The answer should consist of each line from the data below that includes "Today".

## Data
━━━━━━
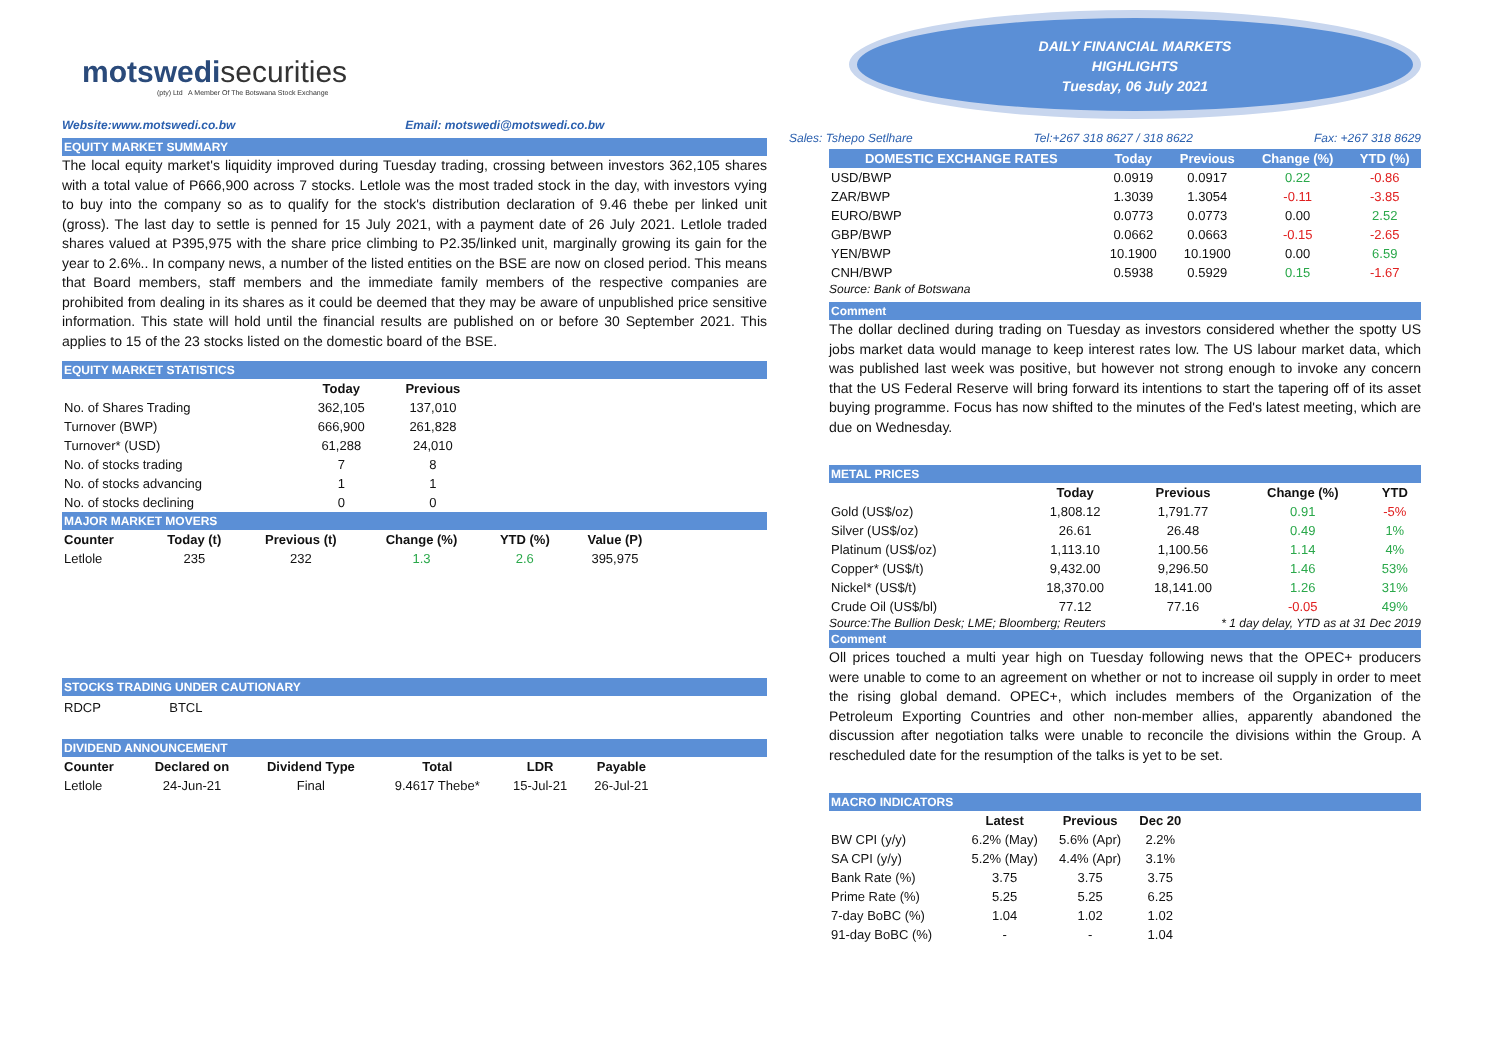motswedi securities
(pty) Ltd A Member Of The Botswana Stock Exchange
Website:www.motswedi.co.bw Email: motswedi@motswedi.co.bw
EQUITY MARKET SUMMARY
The local equity market's liquidity improved during Tuesday trading, crossing between investors 362,105 shares with a total value of P666,900 across 7 stocks. Letlole was the most traded stock in the day, with investors vying to buy into the company so as to qualify for the stock's distribution declaration of 9.46 thebe per linked unit (gross). The last day to settle is penned for 15 July 2021, with a payment date of 26 July 2021. Letlole traded shares valued at P395,975 with the share price climbing to P2.35/linked unit, marginally growing its gain for the year to 2.6%.. In company news, a number of the listed entities on the BSE are now on closed period. This means that Board members, staff members and the immediate family members of the respective companies are prohibited from dealing in its shares as it could be deemed that they may be aware of unpublished price sensitive information. This state will hold until the financial results are published on or before 30 September 2021. This applies to 15 of the 23 stocks listed on the domestic board of the BSE.
EQUITY MARKET STATISTICS
| | Today | Previous |
| --- | --- | --- |
| No. of Shares Trading | 362,105 | 137,010 |
| Turnover (BWP) | 666,900 | 261,828 |
| Turnover* (USD) | 61,288 | 24,010 |
| No. of stocks trading | 7 | 8 |
| No. of stocks advancing | 1 | 1 |
| No. of stocks declining | 0 | 0 |
MAJOR MARKET MOVERS
| Counter | Today (t) | Previous (t) | Change (%) | YTD (%) | Value (P) |
| --- | --- | --- | --- | --- | --- |
| Letlole | 235 | 232 | 1.3 | 2.6 | 395,975 |
STOCKS TRADING UNDER CAUTIONARY
RDCP BTCL
DIVIDEND ANNOUNCEMENT
| Counter | Declared on | Dividend Type | Total | LDR | Payable |
| --- | --- | --- | --- | --- | --- |
| Letlole | 24-Jun-21 | Final | 9.4617 Thebe* | 15-Jul-21 | 26-Jul-21 |
DAILY FINANCIAL MARKETS
HIGHLIGHTS
Tuesday, 06 July 2021
Sales: Tshepo Setlhare Tel:+267 318 8627 / 318 8622 Fax: +267 318 8629
| DOMESTIC EXCHANGE RATES | | Today | Previous | Change (%) | YTD (%) |
| --- | --- | --- | --- | --- | --- |
| USD/BWP | | 0.0919 | 0.0917 | 0.22 | -0.86 |
| ZAR/BWP | | 1.3039 | 1.3054 | -0.11 | -3.85 |
| EURO/BWP | | 0.0773 | 0.0773 | 0.00 | 2.52 |
| GBP/BWP | | 0.0662 | 0.0663 | -0.15 | -2.65 |
| YEN/BWP | | 10.1900 | 10.1900 | 0.00 | 6.59 |
| CNH/BWP | | 0.5938 | 0.5929 | 0.15 | -1.67 |
Source: Bank of Botswana
Comment
The dollar declined during trading on Tuesday as investors considered whether the spotty US jobs market data would manage to keep interest rates low. The US labour market data, which was published last week was positive, but however not strong enough to invoke any concern that the US Federal Reserve will bring forward its intentions to start the tapering off of its asset buying programme. Focus has now shifted to the minutes of the Fed's latest meeting, which are due on Wednesday.
METAL PRICES
| | Today | Previous | Change (%) | YTD |
| --- | --- | --- | --- | --- |
| Gold (US$/oz) | 1,808.12 | 1,791.77 | 0.91 | -5% |
| Silver (US$/oz) | 26.61 | 26.48 | 0.49 | 1% |
| Platinum (US$/oz) | 1,113.10 | 1,100.56 | 1.14 | 4% |
| Copper* (US$/t) | 9,432.00 | 9,296.50 | 1.46 | 53% |
| Nickel* (US$/t) | 18,370.00 | 18,141.00 | 1.26 | 31% |
| Crude Oil (US$/bl) | 77.12 | 77.16 | -0.05 | 49% |
Source:The Bullion Desk; LME; Bloomberg; Reuters * 1 day delay, YTD as at 31 Dec 2019
Comment
Oll prices touched a multi year high on Tuesday following news that the OPEC+ producers were unable to come to an agreement on whether or not to increase oil supply in order to meet the rising global demand. OPEC+, which includes members of the Organization of the Petroleum Exporting Countries and other non-member allies, apparently abandoned the discussion after negotiation talks were unable to reconcile the divisions within the Group. A rescheduled date for the resumption of the talks is yet to be set.
MACRO INDICATORS
| | Latest | Previous | Dec 20 |
| --- | --- | --- | --- |
| BW CPI (y/y) | 6.2% (May) | 5.6% (Apr) | 2.2% |
| SA CPI (y/y) | 5.2% (May) | 4.4% (Apr) | 3.1% |
| Bank Rate (%) | 3.75 | 3.75 | 3.75 |
| Prime Rate (%) | 5.25 | 5.25 | 6.25 |
| 7-day BoBC (%) | 1.04 | 1.02 | 1.02 |
| 91-day BoBC (%) | - | - | 1.04 |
━━━━━━
## Problem solution
| | Today | Previous |
| Counter | Today (t) | Previous (t) | Change (%) | YTD (%) | Value (P) |
| DOMESTIC EXCHANGE RATES | | Today | Previous | Change (%) | YTD (%) |
| | Today | Previous | Change (%) | YTD |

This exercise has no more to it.